Интервью с самим собой - страница 4



«Мои родные! Снова вынужден обратиться к услугам почты. Гриша по телефону пролил луч надежды, что он приедет, и опять ни звука. Это и обидно, и печально в условиях Ленинграда. Так хотелось вас всех видеть, а особенно Гришу, о многом поговорить, но что же делать, если я без ног, еле дохожу до конторы с великими муками. Мой милый Гриша, ведь то, что ты просил давно готово и лежит у меня, а ты не звонишь. Как вы все живете? Как самочувствие? Хотя бы написали открытку. Как обходитесь с питанием, все ли вы выкупили за III-ю декаду? Я себя чувствую неважно, как и многие, ослабел крепко, а особенно подводят ноги. Женя также сильно начала сдавать. Кстати, можете ей звонить на коммутатор 58—79. Изик очень серьезно все переживает, приносит большую пользу в семье, исчезла шаловливость, и отпечаток этой серьезной действительности сделал его старше и опытнее его детских лет намного. Убедительно прошу звонить. Крепко целую, ваш Борис. 3/I 1942 г.»

Вторая эвакуация

Мы с мамой решили уехать куда-нибудь подальше от Ленинграда, потому что еще одну зиму мы не переживем. Тетя Рая с семьей уехала от нас к себе домой тоже готовиться к отъезду. 13 июля мы уезжали в Татарию к моей тете.

Утром мы погрузились в эшелон. В 12 часов дня уходит поезд. Мы едем. 14-го мы приехали к станции (позабыл, как называется), недалеко от Ладожского озера. Здесь нас на машинах отправили к Ладожскому озеру. Там мы пересели на катер. Мы с мамой сели около капитанской рубки.

Первый раз я на озере. Кругом вода, конца ей не видно. Волны окатывают с головы до ног. Рядом с нами идет другой катер, тоже с эвакуированными. Но вот виднеется берег. От берега на небольшое расстояние тянется деревянный мост. На мосту мы погрузили вещи в тачки и доехали до берега. Там пришлось стать в очередь и ждать, пока подъедет машина. Наконец, часам к двум, сели в машину и она тронулась. Мы едем по берегу Ладожского озера. Мимо мелькают деревни и склады с продовольствием, которое увозят на катерах на другую сторону озера. Часам к пяти мы приехали на место и выгрузились около железной дороги, где должен был остановиться эшелон и погрузить нас.

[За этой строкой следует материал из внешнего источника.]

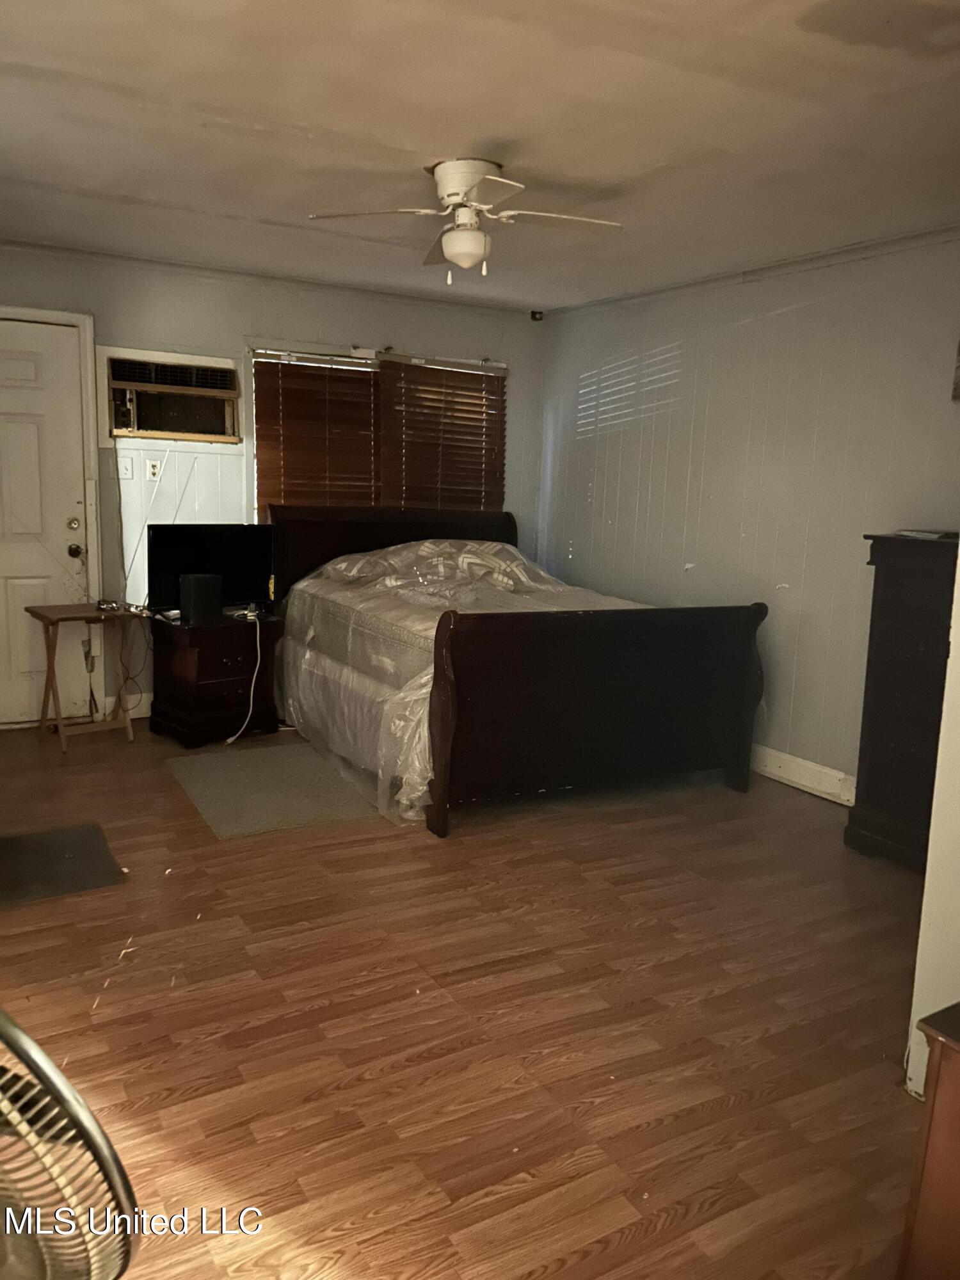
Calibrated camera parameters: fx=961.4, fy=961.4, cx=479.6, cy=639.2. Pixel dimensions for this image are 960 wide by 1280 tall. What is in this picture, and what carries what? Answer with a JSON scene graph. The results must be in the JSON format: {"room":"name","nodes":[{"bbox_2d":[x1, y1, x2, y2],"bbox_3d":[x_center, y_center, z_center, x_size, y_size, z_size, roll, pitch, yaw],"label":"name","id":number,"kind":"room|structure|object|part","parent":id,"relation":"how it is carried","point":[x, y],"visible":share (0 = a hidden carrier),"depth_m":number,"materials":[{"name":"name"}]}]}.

Мама пошла за пайком, и вернулась только когда наступили сумерки. Кормили нас здесь очень хорошо, так мы ни разу не ели за всю зиму. Ночь переночевали на вещах под открытым небом. Рано утром, когда еще не совсем рассвело, погрузились в вагон, и часам к десяти поезд тронулся.

В Тихвин приехали утром и простояли целый день. Здесь нас тоже очень хорошо кормили, но дальше стали кормить хуже. 16 июля мы приехали в Канаш, город в Чувашской АССР. Дальше наш поезд не пошел. Нам сказали, чтобы мы выгружались, завтра за нами приедут подводы, и что мы будем работать в колхозе в Чувашской АССР. Но здесь мы выгружаться не хотели, и мама стала хлопотать, чтобы нас перевезли в Казань, а оттуда мы как-нибудь доберемся до моей тети.

Ночью мы с трудом погрузились на пассажирский поезд, потому что он был полон народу, и нас не хотели пускать. Мы кое-как устроились, и я уснул на вещах. Проснулся ночью и сильно удивился: когда мы сели в вагон, то он был до того полон народа, что некоторые стояли, негде было сесть, а теперь одни мы остались на весь вагон.

Утром приехали в Казань. Шел дождь. Улицы были грязные. Город мне показался пасмурным, некрасивым. К нам подъехала машина, чтобы отвезти нас на пристань, к пароходу. Вот мы на пароходе. Вещи разместили на палубе. На пароходе нам было очень хорошо, кормили неплохо. Так бы ехал, ехал и ехал, и нигде бы не слезал, но через двое суток мы приехали в Челны. Там мы случайно нашли подводы из села Шуган, они привезли сюда соль. Бригадир согласился нас довезти до Шугана. Ночь переспали в Челнах и рано утром выехали. Трое суток мы ехали. 29 июля приехали в Шуган.